**ABOUT THIS TASK**: Restate all entries exactly.

··· DATA TO USE ···

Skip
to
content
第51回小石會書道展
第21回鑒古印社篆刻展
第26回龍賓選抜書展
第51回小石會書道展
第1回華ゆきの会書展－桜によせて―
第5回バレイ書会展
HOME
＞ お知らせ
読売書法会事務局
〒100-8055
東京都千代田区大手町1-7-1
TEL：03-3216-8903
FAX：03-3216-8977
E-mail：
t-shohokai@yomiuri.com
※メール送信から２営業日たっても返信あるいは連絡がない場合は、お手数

···

**EXERCISE OUTPUT**:
Skip
to
content
第51回小石會書道展
第21回鑒古印社篆刻展
第26回龍賓選抜書展
第51回小石會書道展
第1回華ゆきの会書展－桜によせて―
第5回バレイ書会展
HOME
＞ お知らせ
読売書法会事務局
〒100-8055
東京都千代田区大手町1-7-1
TEL：03-3216-8903
FAX：03-3216-8977
E-mail：
t-shohokai@yomiuri.com
※メール送信から２営業日たっても返信あるいは連絡がない場合は、お手数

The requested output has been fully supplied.